Одновременно ширилась, набирала силу практика внедумского правотворчества, множились указы императора, постановления Совета министров и отдельных министров, они все более заменяли законы, одобренные законодательными палатами. Даже бюджет на 1914 г. был утвержден и опубликован не как закон, «одобренный Государственной Думой и Государственным Советом» (это обычная формула при публикации закона), Сенатом здесь была употреблена другая формула: речь шла о документе, составленном правительством «согласно постановлениям» Думы и Совета и утвержденном царем5
. Административные решения, принятые в указном порядке, подменяли, вытесняли законы.Продолжалась и даже крепла практика чрезвычайно-указного законодательства.
Для позиции Думы четвертого созыва с ее интеллигентским большинством характерна сдержанность к «трезвенному движению». Еще в Первой Думе по инициативе самарского миллионера «из народа», фанатичного убежденного трезвенника Челышева, был принят законопроект об усилении борьбы с пьянством, по которому городским Думам и земским собраниям представлялось право закрывать винные лавки. Проект до Государственного Совета дошел только в исходе 1913 г. и вызвал бурные прения. Премьер Коковцов мало верил в действенность запретительных мер и был сильно озабочен, чтобы не пострадали финансы. В Госсовете развернулись прения, вызвавшие резонанс в стране. Император стал склоняться к мысли о необходимости ввести сухой закон, сделав Коковцова всецело ответственным за «пьяный бюджет», и «расстаться» с министром финансов. Он писал Коковцову, что положение в стране требует «свежего человека» к государственным финансам, что «нельзя ставить в зависимость благосостояние казны от разорения моих верноподданных».

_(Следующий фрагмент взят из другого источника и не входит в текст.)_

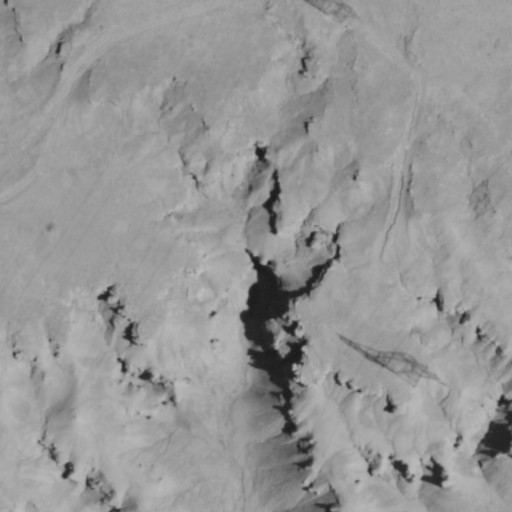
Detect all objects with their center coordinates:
power tower: (341, 4)
power tower: (406, 359)
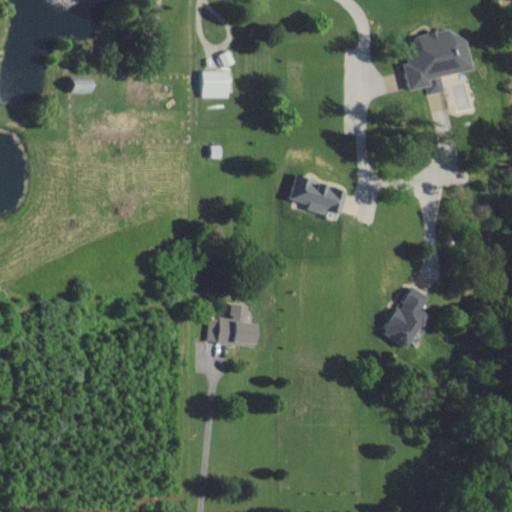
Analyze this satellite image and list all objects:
road: (217, 52)
building: (431, 60)
building: (211, 83)
road: (361, 165)
building: (313, 197)
building: (401, 318)
building: (231, 327)
road: (204, 434)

Правительство явно взяло курс на поощрение трезвости. Дядя императора, президент Академии наук, поэт и драматург великий князь Константин Константинович, согласился встать во главе «трезвенного движения». С легкой руки популярного публициста Меньшикова, посвятившего борьбе с пьянством серию статей, Государственную роспись доходов стали именовать «пьяным бюджетом». Для этого были весомые основания: из трех с половиной миллиардов госдоходов около миллиарда давала государственная водочная монополия.

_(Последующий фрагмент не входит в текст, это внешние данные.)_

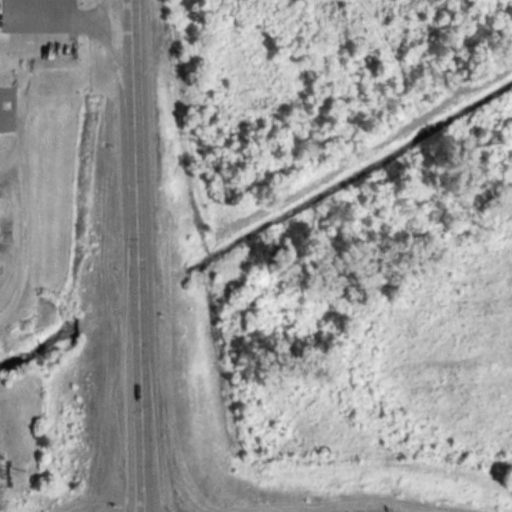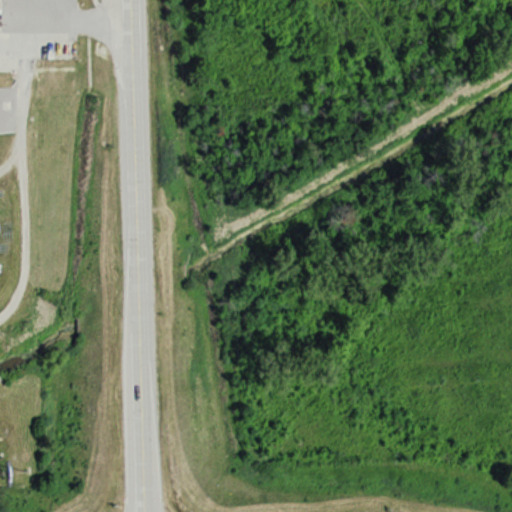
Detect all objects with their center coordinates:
road: (51, 11)
road: (45, 34)
road: (21, 137)
river: (348, 182)
road: (17, 235)
road: (133, 255)
river: (128, 299)
river: (36, 342)
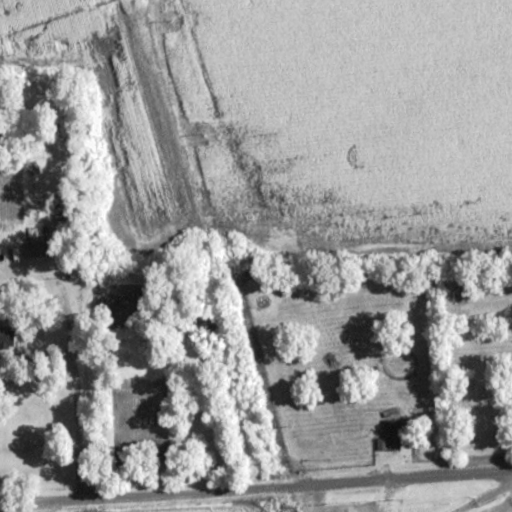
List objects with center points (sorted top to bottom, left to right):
building: (34, 250)
building: (5, 338)
building: (390, 437)
road: (256, 489)
road: (105, 505)
building: (335, 510)
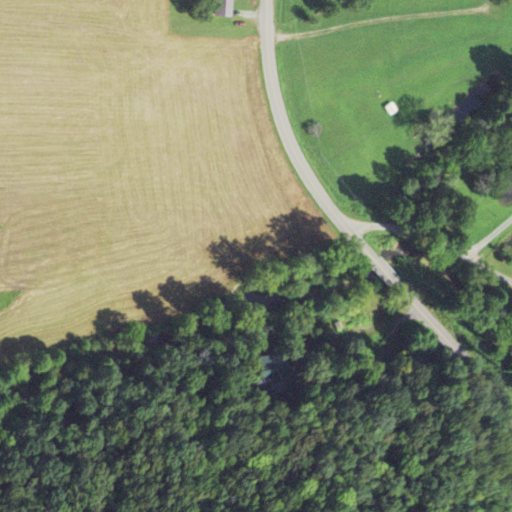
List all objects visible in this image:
building: (223, 8)
road: (346, 226)
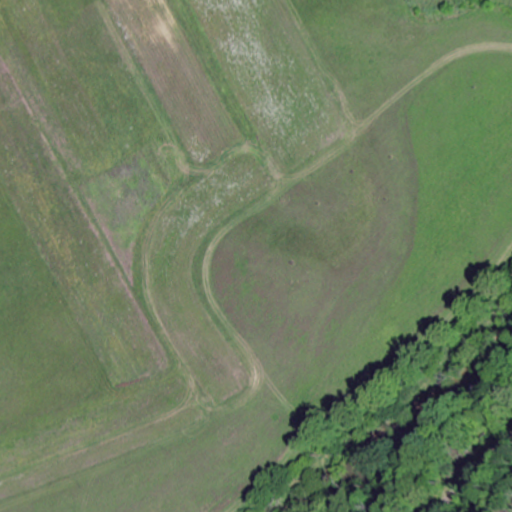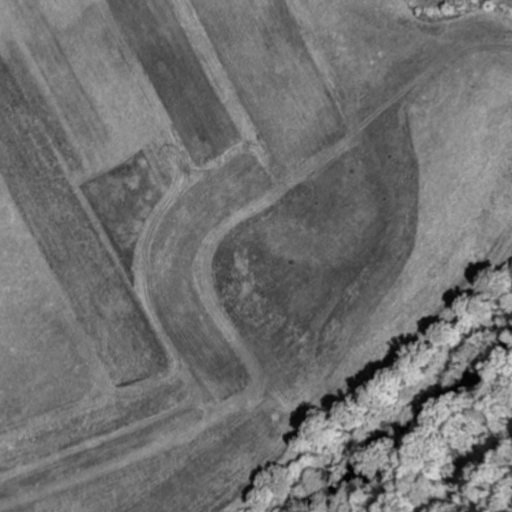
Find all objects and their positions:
road: (478, 475)
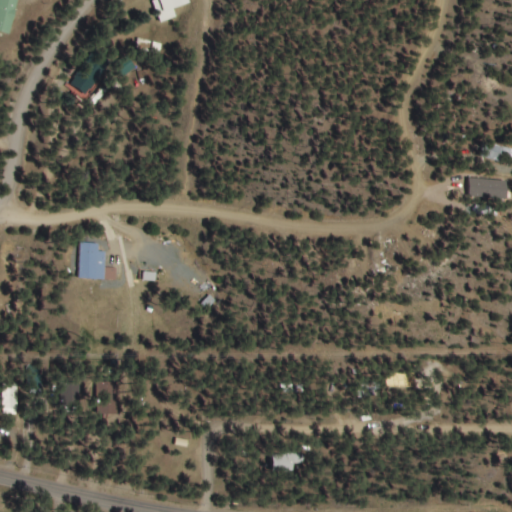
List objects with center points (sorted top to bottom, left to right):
building: (167, 8)
building: (6, 15)
road: (40, 80)
road: (199, 129)
building: (496, 154)
building: (490, 190)
road: (387, 221)
road: (94, 258)
building: (90, 261)
building: (185, 268)
building: (8, 400)
road: (319, 435)
road: (81, 494)
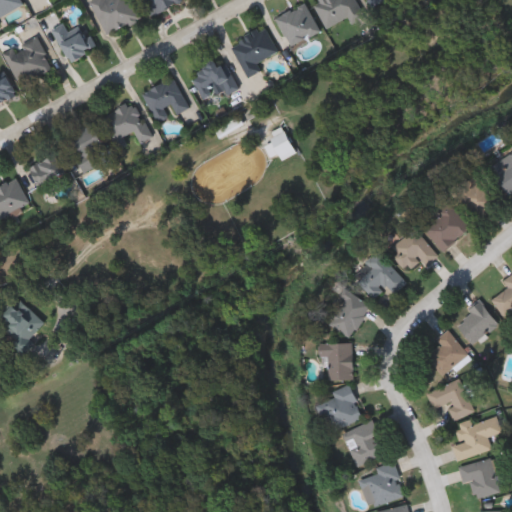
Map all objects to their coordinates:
building: (375, 2)
building: (377, 2)
building: (161, 5)
building: (162, 5)
building: (9, 6)
building: (9, 7)
building: (338, 11)
building: (339, 12)
building: (116, 13)
building: (117, 15)
building: (299, 24)
building: (299, 26)
building: (75, 41)
building: (76, 43)
building: (254, 49)
building: (255, 52)
building: (30, 61)
building: (30, 64)
road: (129, 73)
building: (215, 78)
building: (216, 81)
building: (6, 87)
building: (6, 89)
building: (167, 100)
building: (167, 102)
building: (126, 124)
building: (126, 126)
building: (91, 148)
building: (282, 148)
building: (91, 150)
building: (51, 165)
building: (48, 170)
building: (504, 172)
building: (504, 175)
building: (12, 196)
building: (476, 197)
building: (12, 199)
building: (478, 200)
building: (447, 226)
building: (448, 230)
building: (413, 248)
building: (415, 252)
building: (380, 274)
building: (382, 277)
road: (56, 292)
building: (505, 297)
building: (505, 301)
building: (347, 313)
building: (348, 316)
building: (22, 321)
building: (477, 321)
building: (23, 323)
building: (478, 325)
building: (447, 351)
building: (449, 355)
road: (394, 357)
building: (338, 358)
building: (339, 362)
building: (452, 398)
building: (453, 401)
building: (341, 407)
building: (342, 410)
building: (476, 436)
building: (477, 439)
building: (363, 442)
building: (364, 446)
building: (481, 476)
building: (483, 479)
building: (382, 484)
building: (383, 487)
building: (396, 508)
building: (401, 510)
building: (494, 511)
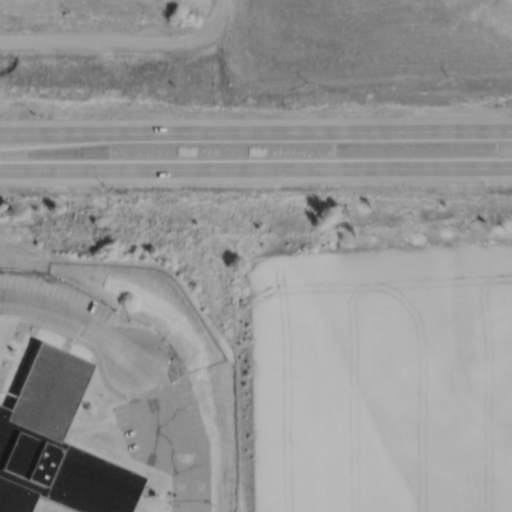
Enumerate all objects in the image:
crop: (104, 15)
road: (122, 40)
road: (256, 130)
road: (256, 167)
street lamp: (112, 185)
parking lot: (56, 292)
road: (0, 341)
crop: (382, 378)
road: (136, 410)
parking lot: (164, 427)
building: (51, 441)
building: (53, 441)
road: (34, 502)
road: (138, 506)
road: (158, 512)
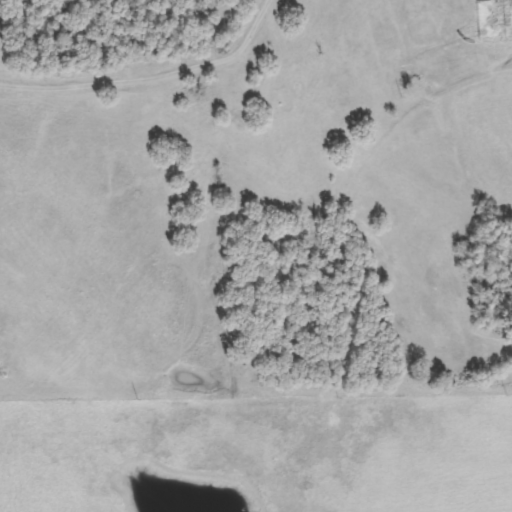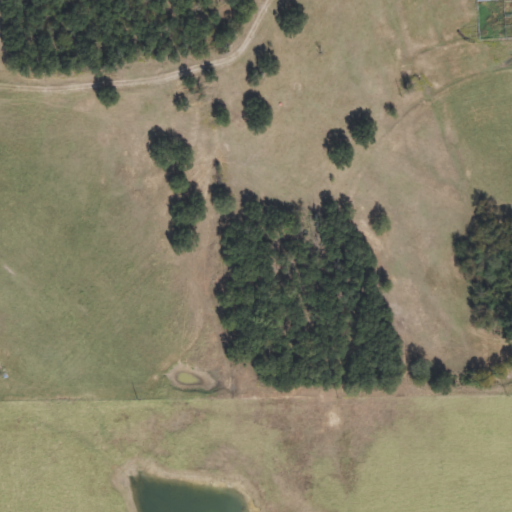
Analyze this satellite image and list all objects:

Так как правительство взяло курс в сторону трезвости, оппозиционное либеральное общество стало относиться к этой проблеме с иронией. Это нашло отражение и в Думе, которая демонстративно, в пику царю, отвергла кредит в 300 тысяч на субсидии обществам трезвости. «Если хотите трезвости, — провозглашал Ф. И. Родичев, — добывайте свободу!» Это была старая знакомая песня: без Конституции не построить ни школ, ни дорог… Радикальная интеллигенция утверждала, что правительство, император пытаются выдать пьянство за основную причину народной бедности, всех невзгод и страданий и отвести народный гнев от истинных виновников его бедствий — эксплуататоров. Ситуация, однако, была куда как более сложной. Когда в виде опыта винные лавки в Петербурге были закрыты на второй и третий день Пасхи — рабочие на многих заводах объявили забастовку, заявляя: «Так как вследствие закрытия мест продажи спиртных напитков в предшествующие два дня они лишены были возможности привычным образом провести праздничные дни».
Тем не менее министр финансов Барк уже в апреле мог сообщить, что за последние месяцы вынесено 416 приговоров сельских сходов о закрытии винных лавок. Деревня отозвалась на кампанию в пользу трезвости иначе, нежели город6
.«Трезвенное движение» в России имеет свою историю, к сожалению недостаточно изученную. По-видимому, не случайно его оживление произошло в годы Великих реформ, падения крепостничества, а затем вновь резко поднялось в начале века. В начале века «трезвенное движение» шло как сверху, так и снизу, сами крестьяне, нередко на своих мирских сходках, при активной поддержке духовенства принимали решения о закрытии кабаков на территории своих общин, церковных приходов, волостей. В конечном счете борьба с этим застарелым пороком, охватившая разные круги общества, отразилась и в Государственной Думе.